Indiana has launched what officials there say is the first statewide program to expand the role of logistics in attracting business investment. The program also aims to create jobs in a state that is struggling with double-digit unemployment.
The initiative, called "Conexus Indiana," is designed to steer businesses towards manufacturing and logistics opportunities, in part by highlighting the state's geographic allure as the self-styled "Crossroads of America." The initiative is part of a broad, multi-industry campaign that also involves luring companies and investors in the life sciences, information technology, and financial services sectors to the state, which in July reported a 10.2 percent unemployment rate, higher than the national average.
David Holt, Conexus Indiana's vice president, operations and business development, said that while cities like Columbus, Ohio, and Kansas City, Mo., have similar programs to draw investment by highlighting their logistics infrastructure, Indiana is the first state to have moved in that direction.
"There is no entity like us on a statewide level," he said.
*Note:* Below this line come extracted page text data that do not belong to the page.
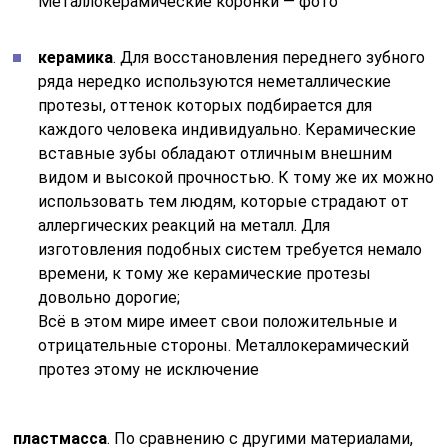
Металлокерамические коронки — фото
керамика
. Для восстановления переднего зубного
ряда нередко используются неметаллические
протезы, оттенок которых подбирается для
каждого человека индивидуально. Керамические
вставные зубы обладают отличным внешним
видом и высокой прочностью. К тому же их можно
использовать тем людям, которые страдают от
аллергических реакций на металл. Для
изготовления подобных систем требуется немало
времени, к тому же керамические протезы
довольно дорогие;
Всё в этом мире имеет свои положительные и
отрицательные стороны. Металлокерамический
протез этому не исключение
пластмасса
. По сравнению с другими материалами,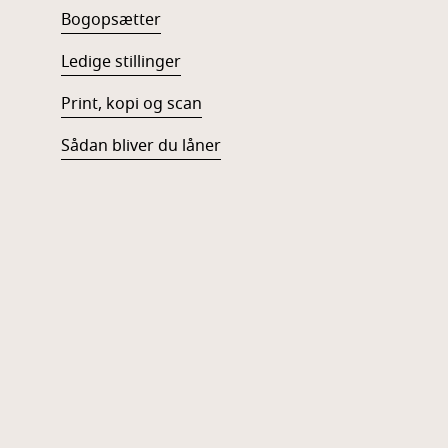
Bogopsætter
Ledige stillinger
Print, kopi og scan
Sådan bliver du låner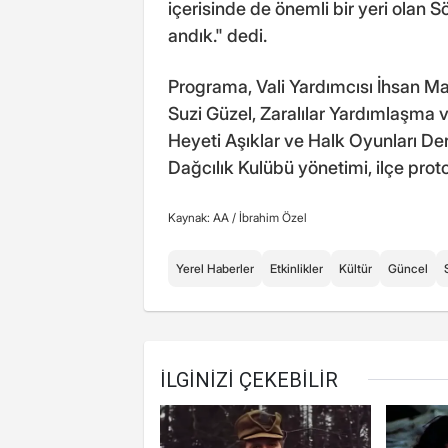
içerisinde de önemli bir yeri olan S
andık." dedi.
Programa, Vali Yardımcısı İhsan M
Suzi Güzel, Zaralılar Yardımlaşma 
Heyeti Aşıklar ve Halk Oyunları D
Dağcılık Kulübü yönetimi, ilçe proto
Kaynak: AA /
İbrahim Özel
Yerel Haberler
Etkinlikler
Kültür
Güncel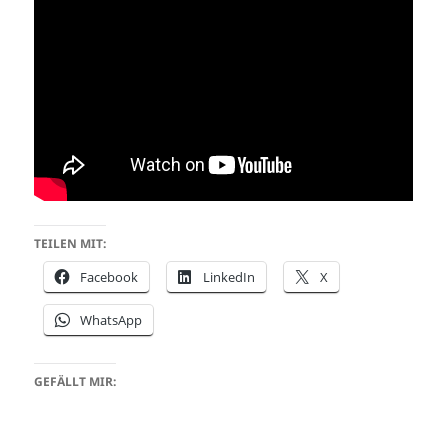
TEILEN MIT:
Facebook
LinkedIn
X
WhatsApp
GEFÄLLT MIR: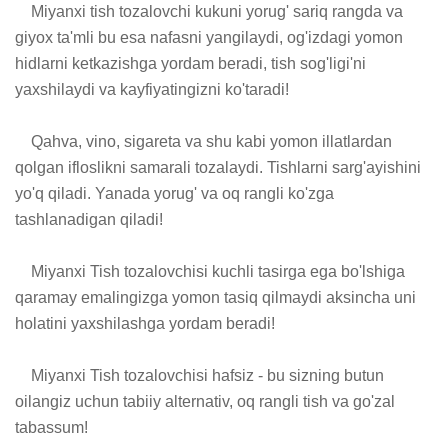
    Miyanxi tish tozalovchi kukuni yorug' sariq rangda va 
giyox ta'mli bu esa nafasni yangilaydi, og'izdagi yomon 
hidlarni ketkazishga yordam beradi, tish sog'ligi'ni 
yaxshilaydi va kayfiyatingizni ko'taradi!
Conexus Indiana will take what Holt called a "holistic approach" toward infrastructure development by demonstrating the interlocking roles of the four main transport modes in driving the state's economic growth prospects. Part of the strategic plan includes developing two or three intermodal yards. LaPorte, Evansville, Fort Wayne, and Avon, located outside of Indianapolis, are the four venues under consideration, Holt said.
Conexus Indiana is also involved in identifying the importance of two waterways locks to the region's barge traffic, Holt said. One is the Olmstead Lock, which is located in Illinois but which connects the Ohio and Mississippi rivers and affects traffic in Indiana and other states in the region. The other is the Soo Locks, which allow ships that carry about 40 percent of Indiana's iron ore shipments to travel between Lake Superior and the lower Great Lakes. The U.S. Army Corps of Engineers has deemed both locks at risk of catastrophic failure, according to Holt.
The program was financially seeded in 2007 with a three-year, $3 million grant from the foundation affiliated with drug giant Eli Lilly & Co. The Lilly foundation in December contributed another $3.4 million that will carry the program through the end of 2011, Holt said. To date, the Indianapolis-based company's contributions account for 70 percent of Conexus Indiana's total funding, according to Holt.